Understanding Adam Optimizer via Online Learning of Updates: Adam is FTRL in Disguise
Kwangjun Ahn, Zhiyu Zhang, Yunbum Kook, Yan Dai
TL;DR
This work reframes the Adam optimizer through online learning of updates (OLU), showing that Adam is the discounted-FTRL instance of a Follow-the-Regularized-Leader learner. By linking dynamic regret guarantees of Discounted-FTRL to optimization performance, the authors reveal how momentum (updates aggregated over time) and discounting (β<1) contribute to Adam's effectiveness, especially in dynamic or nonstationary environments.

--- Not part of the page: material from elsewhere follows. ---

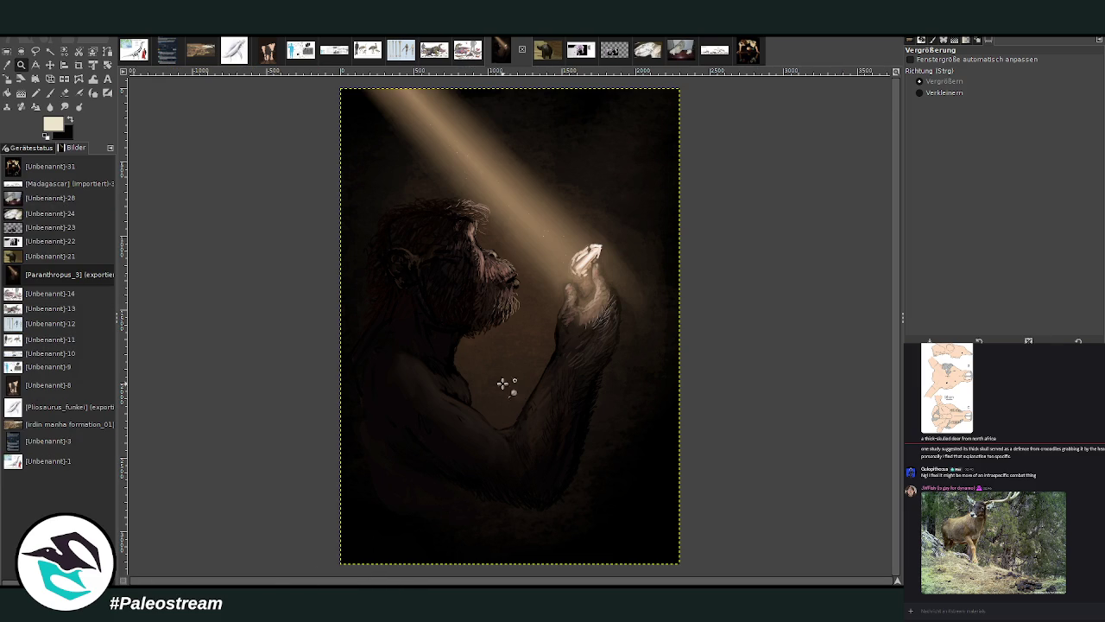
left_click_drag(337, 80, 683, 560)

The analysis yields dynamic regret bounds and a discounted-to-dynamic conversion, providing theoretical insight into when Adam-like dynamics outperform non-momentum baselines. The results illuminate Adam’s potential advantages for sparse and changing gradients, and suggest a broader framework for analyzing and designing optimizers beyond Adam, with implications for practice and future research.
Abstract
Despite the success of the Adam optimizer in practice, the theoretical understanding of its algorithmic components still remains limited. In particular, most existing analyses of Adam show the convergence rate that can be simply achieved by non-adative algorithms like SGD. In this work, we provide a different perspective based on online learning that underscores the importance of Adam's algorithmic components. Inspired by Cutkosky et al. (2023), we consider the framework called online learning of updates/increments, where we choose the updates/increments of an optimizer based on an online learner. With this framework, the design of a good optimizer is reduced to the design of a good online learner. Our main observation is that Adam corresponds to a principled online learning framework called Follow-the-Regularized-Leader (FTRL). Building on this observation, we study the benefits of its algorithmic components from the online learning perspective.